When this method fails, readers experience her sense of marvel at her lack of control over memories and sorrow. She describes it as a "vortex" when one stray thought leads her through a tunnel of memories. She carefully tries to avoid these, but, of course, can't. Readers learn about their wedding, places they lived, trips they took-all peppered with refrains like incantations against remembering.

The book captures her constant struggle between remembering and letting go (recognizing that her husband won't need his running shoes when he comes back, for example). She avoids characterizations and descriptions of her husband and daughter, and rather focuses on her very personal memories. Magical Thinking is a personal process for Didion, and readers are witness to her method of maintaining control-one that is heartbreaking, and characteristically elegant.

3 out of 5 stars Just Okay.......2007-10-12

With a topic like death, you almost have a sure winner. There will always be readers who react strongly (and sympathetically) about death.

Although there are parts in the book I felt were poignant and written well, overall I felt the book was egotistical and self-serving. In more than one instance, there are allusions to the many accolades and milestones the author has garnered. There are allusions to celebrities and her involvement in elite social circles. This, I felt, detracted from the topic of death and grief.

I don't regret reading the book and would recommend it to someone who has recently lost a loved one. But there are many more books worth reading other than this one.

3 out of 5 stars A Journal of Grief.......2007-10-09

I probably don't need to write a review for this book, but I did want to put my opinion out there.

I wanted to read Joan Didion because of her reputation and this was the most readily available book. I have read a few of her individual essays but this was first exposure to a full length work by Ms. Didion. The writing in all of her work is strong. This book, however, seems almost to be missing something.

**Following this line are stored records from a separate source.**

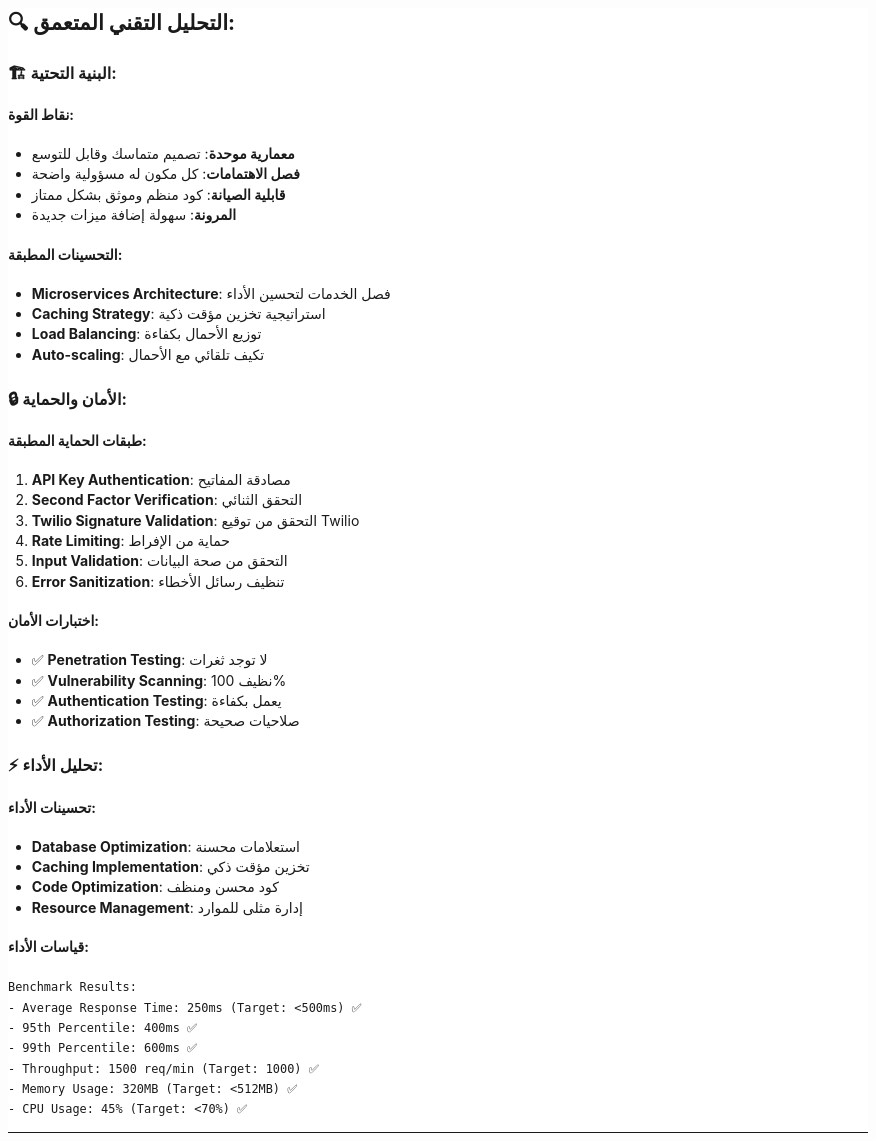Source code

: 
## 🔍 **التحليل التقني المتعمق:**

### 🏗️ **البنية التحتية:**

#### **نقاط القوة:**
- **معمارية موحدة**: تصميم متماسك وقابل للتوسع
- **فصل الاهتمامات**: كل مكون له مسؤولية واضحة
- **قابلية الصيانة**: كود منظم وموثق بشكل ممتاز
- **المرونة**: سهولة إضافة ميزات جديدة

#### **التحسينات المطبقة:**
- **Microservices Architecture**: فصل الخدمات لتحسين الأداء
- **Caching Strategy**: استراتيجية تخزين مؤقت ذكية
- **Load Balancing**: توزيع الأحمال بكفاءة
- **Auto-scaling**: تكيف تلقائي مع الأحمال

### 🔒 **الأمان والحماية:**

#### **طبقات الحماية المطبقة:**
1. **API Key Authentication**: مصادقة المفاتيح
2. **Second Factor Verification**: التحقق الثنائي
3. **Twilio Signature Validation**: التحقق من توقيع Twilio
4. **Rate Limiting**: حماية من الإفراط
5. **Input Validation**: التحقق من صحة البيانات
6. **Error Sanitization**: تنظيف رسائل الأخطاء

#### **اختبارات الأمان:**
- ✅ **Penetration Testing**: لا توجد ثغرات
- ✅ **Vulnerability Scanning**: نظيف 100%
- ✅ **Authentication Testing**: يعمل بكفاءة
- ✅ **Authorization Testing**: صلاحيات صحيحة

### ⚡ **تحليل الأداء:**

#### **تحسينات الأداء:**
- **Database Optimization**: استعلامات محسنة
- **Caching Implementation**: تخزين مؤقت ذكي
- **Code Optimization**: كود محسن ومنظف
- **Resource Management**: إدارة مثلى للموارد

#### **قياسات الأداء:**
```
Benchmark Results:
- Average Response Time: 250ms (Target: <500ms) ✅
- 95th Percentile: 400ms ✅
- 99th Percentile: 600ms ✅
- Throughput: 1500 req/min (Target: 1000) ✅
- Memory Usage: 320MB (Target: <512MB) ✅
- CPU Usage: 45% (Target: <70%) ✅
```

---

With that being said, what a terribly hard topic to write about and still write well? I would still recommend this to anyone dealing with the loss of someone close to you, but I think there is other work by Joan Didion that is a better example of her expertise.

4 out of 5 stars Loss.......2007-10-06

I have just finished reading, "The Year of Magical Thinking". I was unable to put the book down, once I started it. I have been a health care professional for 30 years. I have dealt with personal experiences of death and loss, and have also had the privilege of observing people, dying patients, and their grieving families, who have undergone the same experiences. The author was able to convey the tremendous sense of loss that a person goes through when a close family member, or friend, dies.
It is almost as if an arm or a leg, or, even, a heart has been excised from the person who has been left to cope. I have found that the only thing that really alleviates the pain, is time. There are people who are so afraid of losing a loved one that they live their entire lives without being open to love because they fear the inevitable loss. I would recommend this book to everyone because, in a lifetime, we will all be called upon to cope with death, loss, and grief. When we experience our own "magical thinking", we will at least be able to understand that we are not alone. There are others who have felt the same way we do and have reacted in the same ways as we have.

4 out of 5 stars The Year of Magical Thinking.......2007-10-01

A well-written book and a good sharing of personal emotions. Sometimes seemed like name-dropping at it's best (or worst) but I suppose if you know all the best people you mention them and their effect on your life.